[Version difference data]

══════

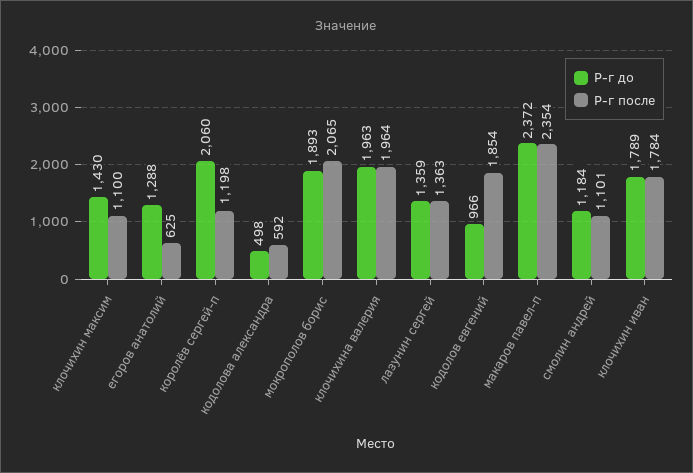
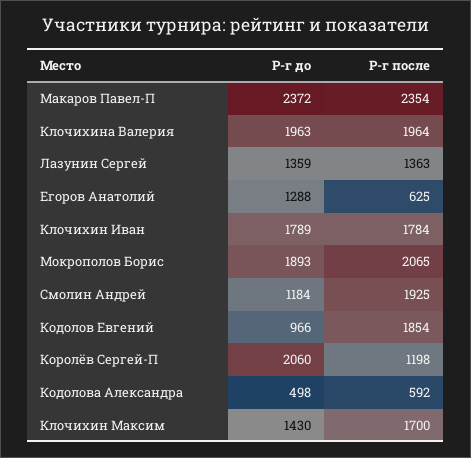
  {
    "Р-г до": {
      "клочихин максим": 1430,
      "егоров анатолий": 1288,
      "королёв сергей-п": 2060,
      "кодолова александра": 498,
      "мокрополов борис": 1893,
      "клочихина валерия": 1963,
      "лазунин сергей": 1359,
      "кодолов евгений": 966,
      "макаров павел-п": 2372,
      "смолин андрей": 1184,
      "клочихин иван": 1789
    },
    "Р-г после": {
-     "клочихин максим": 1100,
+     "клочихин максим": 1700,
      "егоров анатолий": 625,
      "королёв сергей-п": 1198,
      "кодолова александра": 592,
      "мокрополов борис": 2065,
      "клочихина валерия": 1964,
      "лазунин сергей": 1363,
      "кодолов евгений": 1854,
      "макаров павел-п": 2354,
-     "смолин андрей": 1101,
+     "смолин андрей": 1925,
      "клочихин иван": 1784
    }
  }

══════

Directions -> The entries above should be given again exactly, minus any pictures.

Solution to this task ->
  {
    "Р-г до": {
      "клочихин максим": 1430,
      "егоров анатолий": 1288,
      "королёв сергей-п": 2060,
      "кодолова александра": 498,
      "мокрополов борис": 1893,
      "клочихина валерия": 1963,
      "лазунин сергей": 1359,
      "кодолов евгений": 966,
      "макаров павел-п": 2372,
      "смолин андрей": 1184,
      "клочихин иван": 1789
    },
    "Р-г после": {
-     "клочихин максим": 1100,
+     "клочихин максим": 1700,
      "егоров анатолий": 625,
      "королёв сергей-п": 1198,
      "кодолова александра": 592,
      "мокрополов борис": 2065,
      "клочихина валерия": 1964,
      "лазунин сергей": 1363,
      "кодолов евгений": 1854,
      "макаров павел-п": 2354,
-     "смолин андрей": 1101,
+     "смолин андрей": 1925,
      "клочихин иван": 1784
    }
  }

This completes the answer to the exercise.